Mısır piramitlerinde ölü kralın ahiret yolculuğu düşüncesi, Göbeklitepe’de çok eski çağlarda tapınç merkezi, Stonehenge’de gök hareketlerini izleyen ritüel alanı… Bunların hepsi insanda doğuştan gelen bir “ötesine bakma” içgüdüsü olduğunu anlatmıyor mu?
Eğer ateistsen, belki bütün bunları “cehalet dönemi mitleri” diye niteleyebilirsin. Ama bu mitler neden bu kadar tutarlı, insan ruhunun derinlerini etkileyen, hayata yön veren bir yapıya büründü? Neden bin yıllar geçse de insanoğlu hala kutsal mekânlara, kutsal sembollere, ritüellere ihtiyaç duyuyor?
Arkeoloji bize öyle bir tablo sunuyor ki, insan henüz teknoloji, bilim, yazı gibi araçlara tam hakim değilken bile inançlı bir varlıktı. Bu, inancın kültürden daha eski, daha fıtri, insanın yapısına kodlanmış bir özellik olduğunu göstermez mi? Eğer bu kod boşsa, neden evrensel?
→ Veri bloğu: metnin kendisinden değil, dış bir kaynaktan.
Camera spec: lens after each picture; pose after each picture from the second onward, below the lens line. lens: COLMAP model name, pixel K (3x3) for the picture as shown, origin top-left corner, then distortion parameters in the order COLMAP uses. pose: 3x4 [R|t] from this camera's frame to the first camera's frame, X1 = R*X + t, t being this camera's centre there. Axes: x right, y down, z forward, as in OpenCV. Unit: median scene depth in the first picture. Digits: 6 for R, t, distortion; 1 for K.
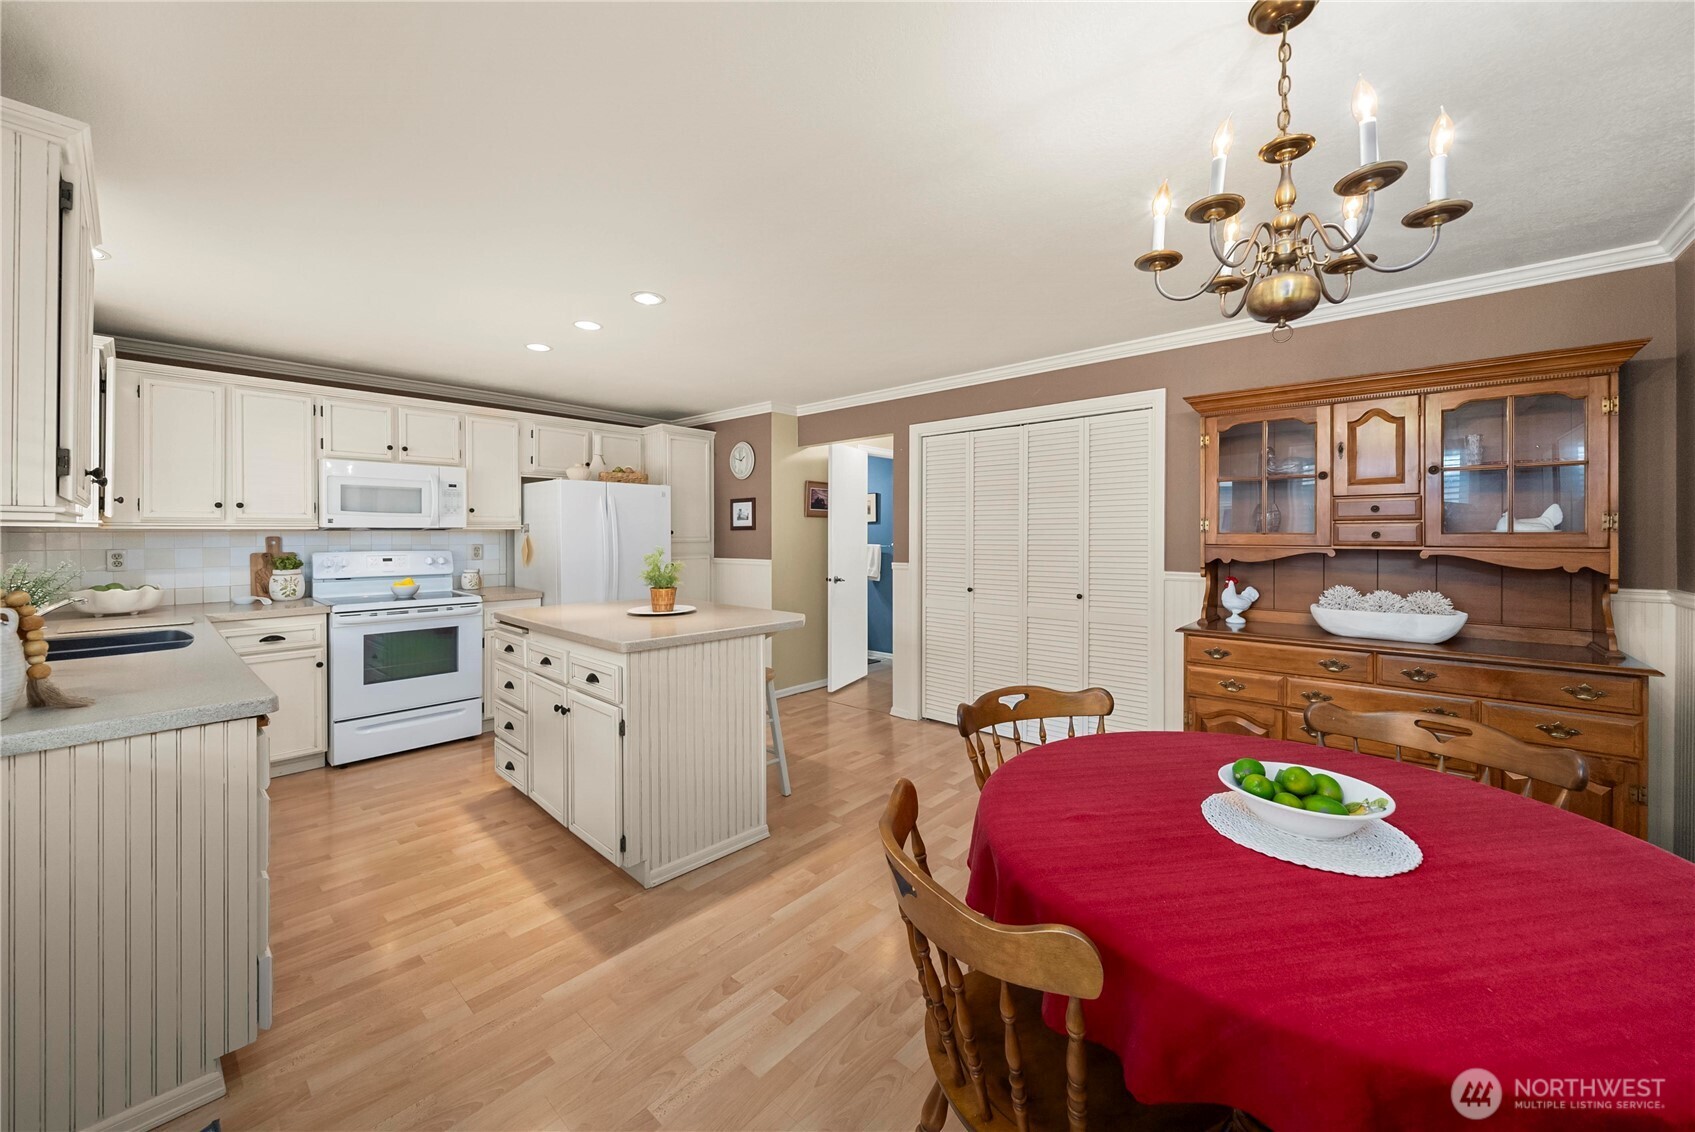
lens RADIAL K [[640.0, 0, 842.3], [0, 640.0, 535.3], [0, 0, 1]] dist [-0.001259, 0.000114]
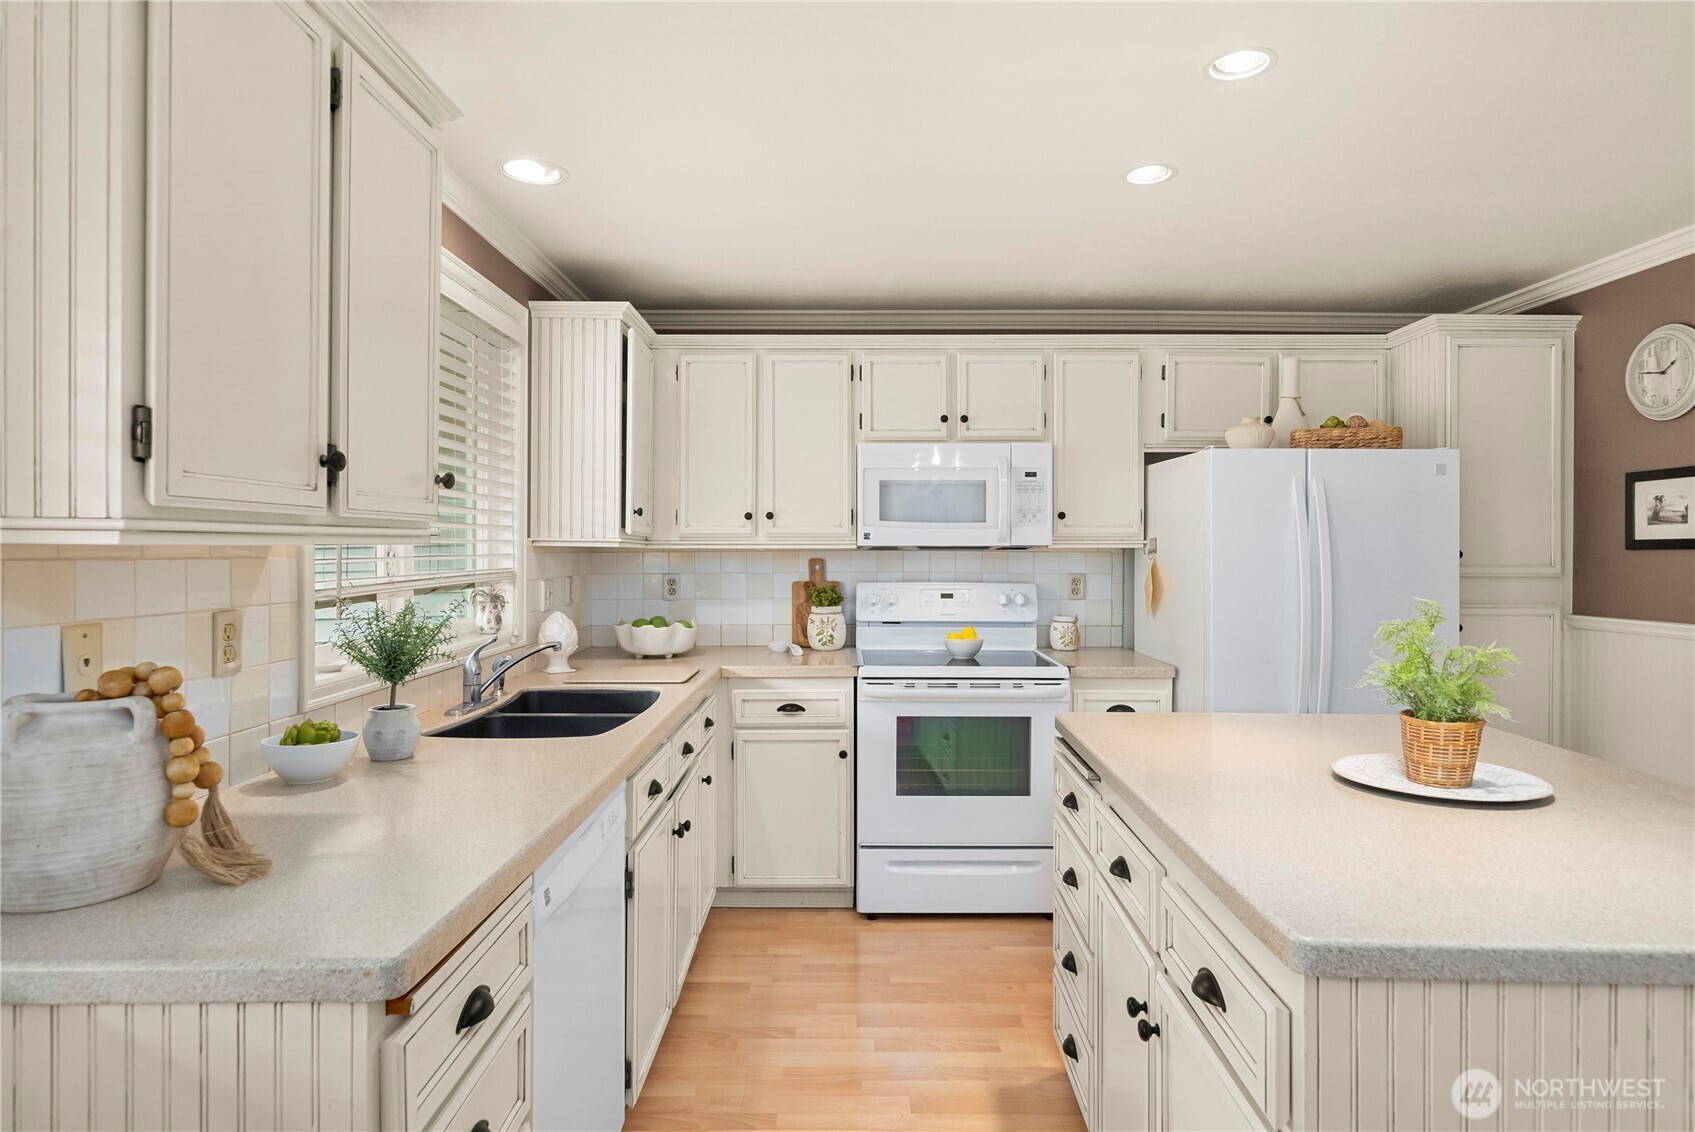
lens RADIAL K [[933.2, 0, 847.9], [0, 933.2, 554.8], [0, 0, 1]] dist [0.000376, -0.001857]
pose [[0.671915, 0.006191, -0.740603, -0.094163], [-0.003968, 0.999981, 0.004759, -0.007537], [0.740618, -0.000259, 0.671926, 0.325103]]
Belki de arkeolojik kazılardan çıkan her bir bulgu, insanın yeryüzüne rastgele savrulmadığını, bir Yaratıcı’nın onu anlam arayışına uygun donatıldığını ortaya koyuyor. Taş devrinde dahi sembolik ritüellerin varlığı insanın sırf maddeden ibaret olmadığını kanıtlıyor. Bu kanıtı reddederken, geçmişin sessiz ama güçlü tanıklığını inkâr etmiyor musun?